#### Exercise instructions:
Transcribe everything in the listing as written, and let no image into the copy.

#### Given information:
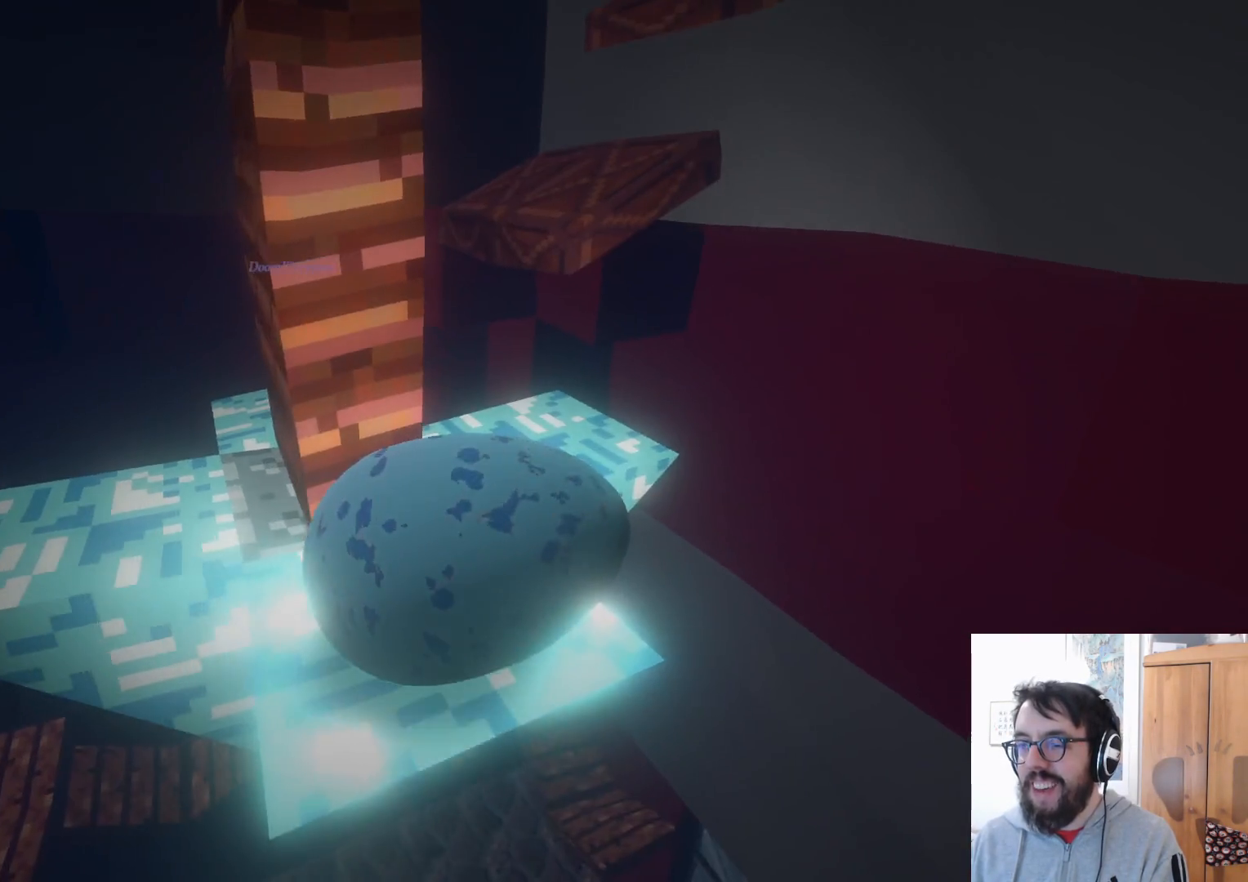
{"dt_ms": 1000, "buttons": [], "left_stick": "up-right", "right_stick": "center", "events": [[100, "right_stick", "down"], [167, "left_stick", "up-right"], [317, "left_stick", "up"], [350, "right_stick", "center"], [467, "left_stick", "up-left"], [717, "left_stick", "up"], [867, "left_stick", "up-right"]]}
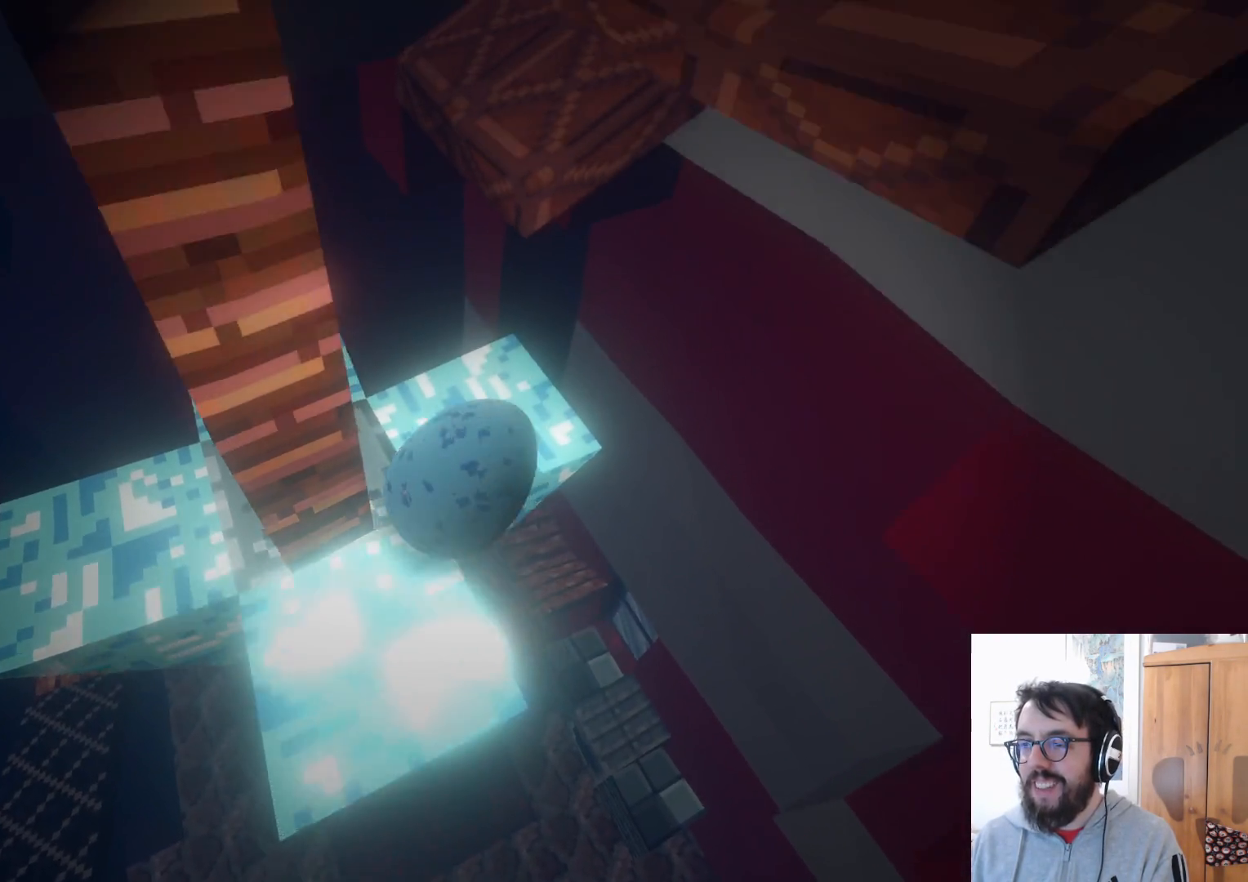
{"dt_ms": 500, "buttons": [], "left_stick": "up-right", "right_stick": "center", "events": [[300, "A", "down"], [483, "A", "up"]]}
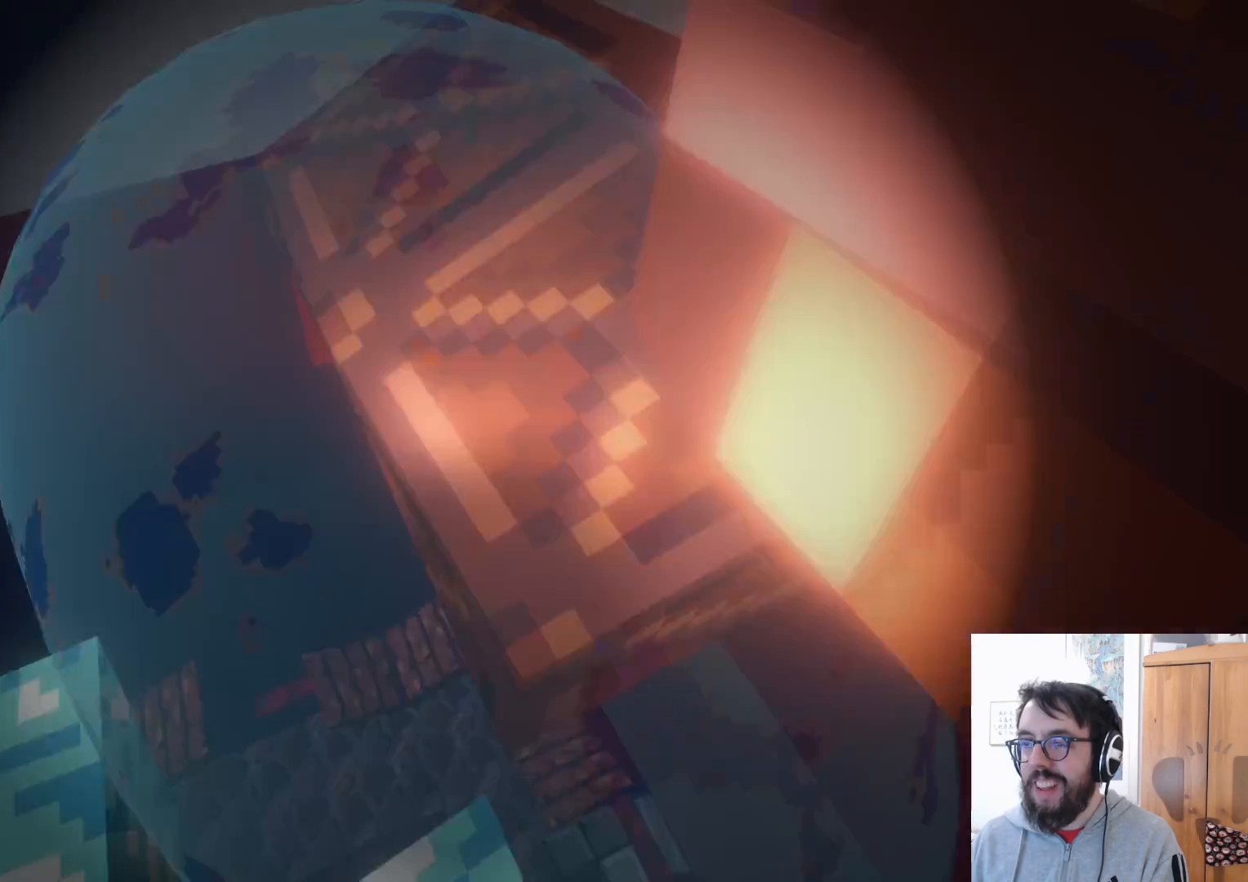
{"dt_ms": 500, "buttons": [], "left_stick": "up", "right_stick": "right", "events": [[317, "right_stick", "right"], [500, "left_stick", "up"]]}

#### Exercise result:
{"dt_ms": 1000, "buttons": [], "left_stick": "up-right", "right_stick": "center", "events": [[100, "right_stick", "down"], [167, "left_stick", "up-right"], [317, "left_stick", "up"], [350, "right_stick", "center"], [467, "left_stick", "up-left"], [717, "left_stick", "up"], [867, "left_stick", "up-right"]]}
{"dt_ms": 500, "buttons": [], "left_stick": "up-right", "right_stick": "center", "events": [[300, "A", "down"], [483, "A", "up"]]}
{"dt_ms": 500, "buttons": [], "left_stick": "up", "right_stick": "right", "events": [[317, "right_stick", "right"], [500, "left_stick", "up"]]}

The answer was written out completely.